This week, NFL commissioner Roger Goodell announced that the Rams would be allowed to move from St. Louis back to Los Angeles. I realize you might not care, but you should, because we’re the ones paying for it – again.
Two weeks ago, three NFL teams – the San Diego Chargers, the Oakland Raiders and the St. Louis Rams – all bid to move their teams to Los Angeles. The nation’s second-biggest city hasn’t had a team since the Rams left for St. Louis in 1995, while Green Bay has supported its team since 1919. That should tell you how much Los Angeles really needs an NFL team. Not at all.
After Goodell set up a shameless contest designed to make Oakland, San Diego and St. Louis dance like rummies for quarters to keep their teams, he announced the St. Louis Rams were the lucky winners of the L.A. sweepstakes.
Now, when multimillionaires threaten to move their toys across the country, who cares? And, honestly, I don’t. After all, the Oakland Raiders have already moved to L.A. and back. The Cardinals moved from Chicago to St. Louis to Arizona. The Cleveland Browns moved to Baltimore, so now Cleveland has a bunch of guys who dress up like football players and call themselves the Browns. (The only major league American city that has never lost a team is, yes, Detroit. The Lions might be the only NFL team to miss the Super Bowl every single year, but the Fords have never threatened to move the team.)
None of this makes sense unless you’re a shameless, greedy owner trying to make a buck – or trying to get a bunch of broke cities to give you one.
So why does it matter? Because we’re subsidizing their game, by the billions – a game they’ve rigged so only they can win. According to Judith Grant Long, a professor at the University of Michigan, the United States is home to more than 120 major league baseball, football, basketball, and hockey rinks, arenas, parks, and stadiums. The teams that play there have received taxpayer subsidies totaling $21.3 billion. That’s billion, with a b—and only two of those stadiums have made a profit for those taxpayers.

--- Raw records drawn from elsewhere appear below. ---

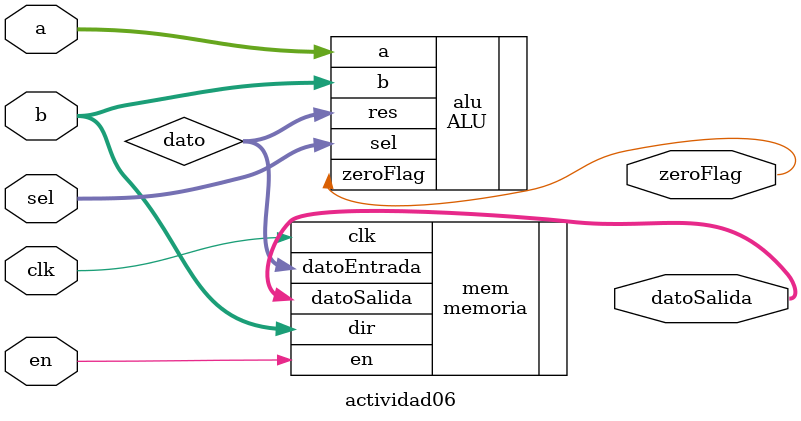
<source format=v>
module actividad06(
	input [7:0]
		a,
		b,
	input [2:0]sel,
	input
		en,
		clk,
	output [7:0]datoSalida,
	output zeroFlag
);
wire [7:0]dato;

ALU alu(
	.a(a),
	.b(b),
	.sel(sel),
	.zeroFlag(zeroFlag),
	.res(dato)
);

memoria mem(
	.en(en),
	.clk(clk),
	.dir(b),
	.datoEntrada(dato),
	.datoSalida(datoSalida)
);
endmodule
</source>
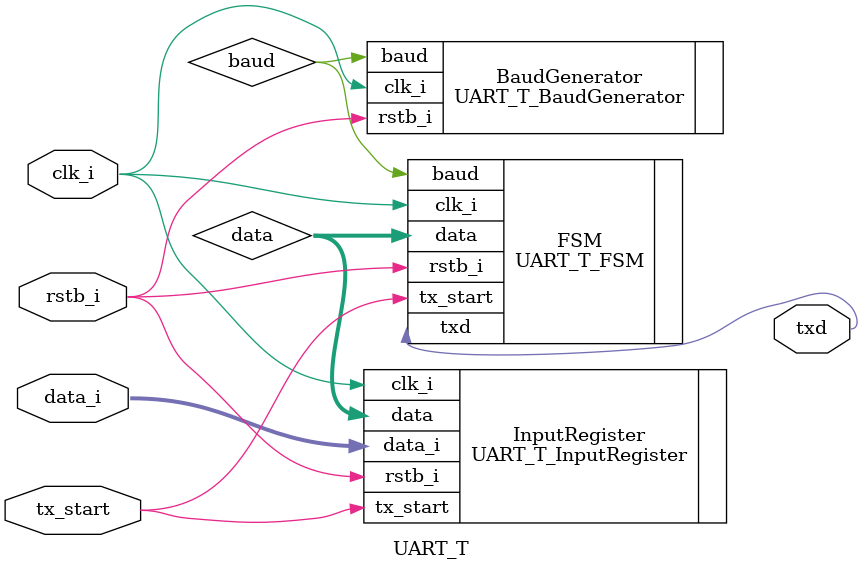
<source format=v>
`timescale 1ns / 1ps

module UART_T(
    input clk_i,
    input rstb_i,
    input [7:0] data_i,
    input tx_start,
    
    output txd
    );
    
    wire baud;
    wire [7:0] data;
    
    UART_T_BaudGenerator BaudGenerator (
        .baud(baud),
        .clk_i(clk_i),
        .rstb_i(rstb_i)
        );
                                    
    UART_T_InputRegister InputRegister (
        .data(data),
        .tx_start(tx_start),
        .data_i(data_i),
        .clk_i(clk_i),
        .rstb_i(rstb_i)
        );
    
    UART_T_FSM FSM (
        .txd(txd),
        .data(data),
        .tx_start(tx_start),
        .clk_i(clk_i),
        .rstb_i(rstb_i),
        .baud(baud)
        );
endmodule

</source>
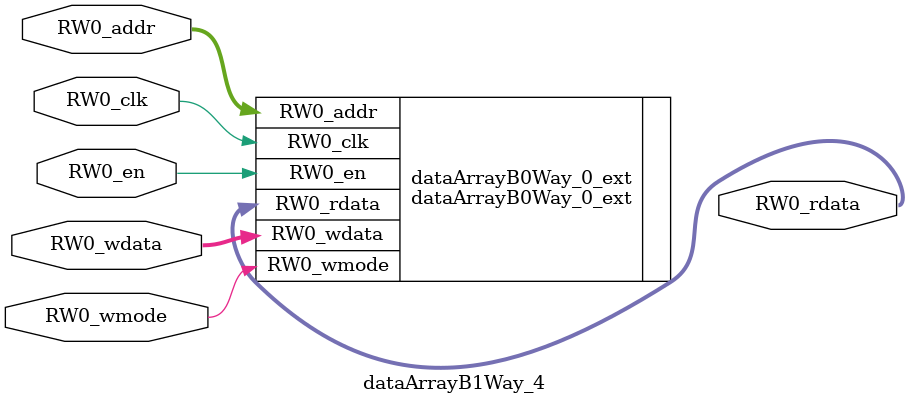
<source format=sv>
module dataArrayB1Way_4(	// @[generators/rocket-chip/src/main/scala/util/DescribedSRAM.scala:17:26]
  input  [7:0]  RW0_addr,
  input         RW0_en,
  input         RW0_clk,
  input         RW0_wmode,
  input  [63:0] RW0_wdata,
  output [63:0] RW0_rdata
);

  dataArrayB0Way_0_ext dataArrayB0Way_0_ext (	// @[generators/rocket-chip/src/main/scala/util/DescribedSRAM.scala:17:26]
    .RW0_addr  (RW0_addr),
    .RW0_en    (RW0_en),
    .RW0_clk   (RW0_clk),
    .RW0_wmode (RW0_wmode),
    .RW0_wdata (RW0_wdata),
    .RW0_rdata (RW0_rdata)
  );	// @[generators/rocket-chip/src/main/scala/util/DescribedSRAM.scala:17:26]
endmodule


</source>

The taxpayers’ willingness to pay those subsidies helps explain why 99 of those stadiums have been built since 1990. Americans – and only Americans – have entered the era of the disposable stadium.
It doesn’t have to be this way. And in Canada, it isn’t. Canadians don’t pay for their stadiums. The teams do, which kind of makes sense. Canadian taxpayers instead pay for their schools, which also makes sense. Guess whose students are ranked in the top five, way ahead of American students? Taking candy from a baby may be immoral, but taking money from students and giving it to billionaire franchise owners should be illegal.
Who orchestrates this fraud? Why, Roger Goodell, of course, who made $44 million in 2014. Not bad for the leader of a non-profit organization.
Yes, you heard me correctly. The NFL shamelessly filed for non-profit status back in 1942. More amazingly, the government granted it – which makes you wonder who, exactly, would not qualify as a non-profit?
The NFL finally dropped its non-profit status last year, but not due to some long dormant sense of decency. They were simply tired of reporting Goodell’s ungodly salary every year. If you need proof that an organization wasn’t really a non-profit in the first place, watching them drop their non-profit status to hide their unseemly salaries is all the proof you need.
So, what now? L.A. will roll out the red carpet for its latest NFL team, while San Diego and Oakland will hi-jack their cities for stadiums they don’t need, and can’t afford. The money will come out of the pockets of schoolchildren.
Why should fans be loyal to teams that clearly aren’t loyal to them? If those taxpayers build stadiums for owners who have no reservation about leaving them behind, the taxpayers need to admit they’re in an abusive relationship.
But that seems to be the NFL’s specialty.